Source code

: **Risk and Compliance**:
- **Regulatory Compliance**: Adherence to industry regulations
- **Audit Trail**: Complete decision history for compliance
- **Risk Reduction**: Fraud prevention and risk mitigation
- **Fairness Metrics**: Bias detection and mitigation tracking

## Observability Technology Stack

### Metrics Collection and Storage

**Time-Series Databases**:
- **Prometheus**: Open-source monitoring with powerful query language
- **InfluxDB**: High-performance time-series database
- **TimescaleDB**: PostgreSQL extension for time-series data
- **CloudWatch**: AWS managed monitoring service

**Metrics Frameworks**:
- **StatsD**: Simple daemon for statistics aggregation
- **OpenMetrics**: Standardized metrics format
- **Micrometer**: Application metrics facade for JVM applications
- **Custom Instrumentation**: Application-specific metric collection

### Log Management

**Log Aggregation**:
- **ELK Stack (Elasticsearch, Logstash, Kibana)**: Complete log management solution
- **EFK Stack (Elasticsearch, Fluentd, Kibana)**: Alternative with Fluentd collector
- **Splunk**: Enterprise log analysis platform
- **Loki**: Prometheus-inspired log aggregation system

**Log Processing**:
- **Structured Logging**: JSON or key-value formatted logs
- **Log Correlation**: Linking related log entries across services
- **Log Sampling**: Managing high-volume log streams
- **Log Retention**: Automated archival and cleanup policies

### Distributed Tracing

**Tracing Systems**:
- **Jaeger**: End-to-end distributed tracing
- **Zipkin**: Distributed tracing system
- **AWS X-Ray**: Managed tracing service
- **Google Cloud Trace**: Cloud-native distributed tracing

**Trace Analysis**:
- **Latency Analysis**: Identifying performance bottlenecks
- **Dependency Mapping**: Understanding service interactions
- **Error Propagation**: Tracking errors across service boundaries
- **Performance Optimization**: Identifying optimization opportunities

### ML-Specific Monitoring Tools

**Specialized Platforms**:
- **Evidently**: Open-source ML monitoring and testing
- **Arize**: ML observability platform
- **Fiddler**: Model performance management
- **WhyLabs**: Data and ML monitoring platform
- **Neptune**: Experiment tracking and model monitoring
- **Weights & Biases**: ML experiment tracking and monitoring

*THE PROBLEM*:
Among the records above, extract exactly the lines from the line with "- **Log Retention**: Automated" to the line with "- **AWS X-Ray**: Managed tracing service", both lines included, and leave out the rest.

*ANSWER BOX*:
- **Log Retention**: Automated archival and cleanup policies

### Distributed Tracing

**Tracing Systems**:
- **Jaeger**: End-to-end distributed tracing
- **Zipkin**: Distributed tracing system
- **AWS X-Ray**: Managed tracing service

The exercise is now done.